I have three (contradictory) responses, and I'm not sure which I prefer:

The first response is that I think this makes sense at the CSV parsing
level, as it leaves options open for specifying transformations at a
later point in the processing pipeline. For example, the "authors"
field in the PLOS ONE search example could even (in theory, as an
extreme case) contain JSON-structured names:

10.1371/journal.pone.0082694,2014-02-14T00:00:00Z,Prophylactic
Antibiotics Trials,'[{"given-names":"James","family-name":"Mason"},{"given-names":"Kim","family-name":"Thomas"}]'

The data type ("json") of that field could be described somewhere, for
use when mapping the data to an object, but the CSV parser need not
know about it in order to extract the field as a string.

The second, simpler, response is that actually the data should have a
repeated "author" field, rather than a comma-separated "authors" field
(and, correspondingly, a "location" field should actually be separate
"latitude" and "longitude" fields).

The third option is that the author names should not be in that
response at all, but should be in a separate set of data that contains
one row per author, with a key for the article, similar to how the
data would be represented in a relational database.

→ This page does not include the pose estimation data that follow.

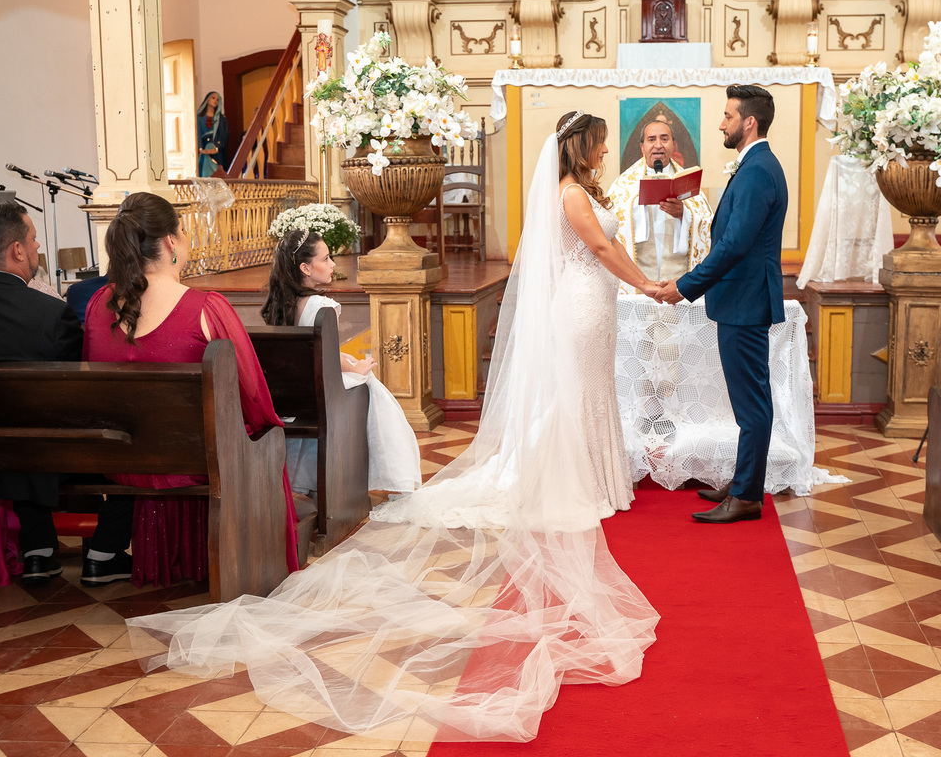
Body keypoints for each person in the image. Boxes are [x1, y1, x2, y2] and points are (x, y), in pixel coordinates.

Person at [125, 112, 660, 742]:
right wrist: (649, 285)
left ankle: (594, 472)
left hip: (142, 447)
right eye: (598, 143)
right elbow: (598, 248)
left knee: (588, 393)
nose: (604, 151)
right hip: (583, 302)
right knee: (574, 396)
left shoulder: (108, 311)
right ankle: (572, 472)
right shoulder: (569, 194)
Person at [84, 192, 300, 588]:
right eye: (183, 233)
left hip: (123, 460)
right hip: (194, 460)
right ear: (170, 242)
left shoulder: (99, 304)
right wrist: (270, 424)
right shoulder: (206, 307)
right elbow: (253, 396)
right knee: (269, 435)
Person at [657, 85, 788, 524]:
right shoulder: (755, 165)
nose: (721, 124)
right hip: (742, 298)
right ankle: (744, 480)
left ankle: (748, 495)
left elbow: (733, 244)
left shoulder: (755, 171)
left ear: (748, 122)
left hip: (745, 300)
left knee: (752, 405)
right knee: (749, 401)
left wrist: (686, 285)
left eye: (728, 116)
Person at [0, 202, 134, 587]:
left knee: (21, 437)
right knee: (130, 447)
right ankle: (103, 552)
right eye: (34, 240)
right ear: (17, 251)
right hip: (51, 451)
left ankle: (38, 550)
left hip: (9, 451)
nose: (38, 248)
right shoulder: (48, 313)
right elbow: (83, 385)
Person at [261, 228, 421, 496]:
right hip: (321, 394)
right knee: (370, 386)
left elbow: (314, 353)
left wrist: (347, 360)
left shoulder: (281, 305)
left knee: (359, 374)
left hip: (292, 397)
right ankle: (378, 476)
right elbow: (328, 360)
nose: (333, 265)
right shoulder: (324, 307)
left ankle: (310, 478)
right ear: (306, 268)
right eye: (325, 259)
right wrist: (357, 368)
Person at [607, 120, 713, 293]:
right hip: (639, 274)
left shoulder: (689, 183)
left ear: (673, 145)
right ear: (642, 147)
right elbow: (610, 228)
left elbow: (707, 223)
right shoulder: (623, 186)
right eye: (651, 139)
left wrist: (684, 214)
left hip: (677, 274)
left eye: (664, 139)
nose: (658, 145)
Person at [197, 91, 229, 177]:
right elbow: (198, 133)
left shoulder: (221, 119)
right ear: (207, 100)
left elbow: (224, 135)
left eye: (217, 99)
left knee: (217, 176)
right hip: (204, 151)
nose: (215, 101)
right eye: (213, 98)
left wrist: (217, 147)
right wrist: (200, 149)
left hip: (216, 151)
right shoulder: (199, 117)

> However, we’ve previously talked about “replicates” (e.g. where a field
> contains many values). Do we need to develop some guidance on how to express
> “replicates” (such as a list of Authors) in a CSV file?

Another type of "replicate" data is where the table contains repeated
measurements of a particular subject (e.g. taking three heart rate
pulse measurements in order to get an average measurement, from each
of multiple individuals). If the data is expressed as one row per
measurement then it's not a problem, but if the data is collapsed to
one row per subject, then there are repeated values that either need
to be expressed as multiple columns with the same label, or as a
single cell containing a list of measurements.

On a related note, I've tried to make a spreadsheet that shows all the
different ways a set of (made-up) data might need to be represented,
for different types of analysis or visualisation: http://goo.gl/lzXyPO

The most granular data (essentially one row per measurement, with many
columns for labels and a single column for the measurement) is the
most re-usable, but often data is published in a less re-usable table
that is more human-readable. I'm not quite sure how to explain that
well, but I think that basically a "model for tabular data" should
allow all the 2D tabular representations of the data to be generated
on the fly. This probably fits with the model as described already,
where each row or column label is an annotation on the data point;
from that information, the 2D table used to present the information
can be re-organised as needed.

Alf
Received on Thursday, 13 March 2014 15:58:16 UTC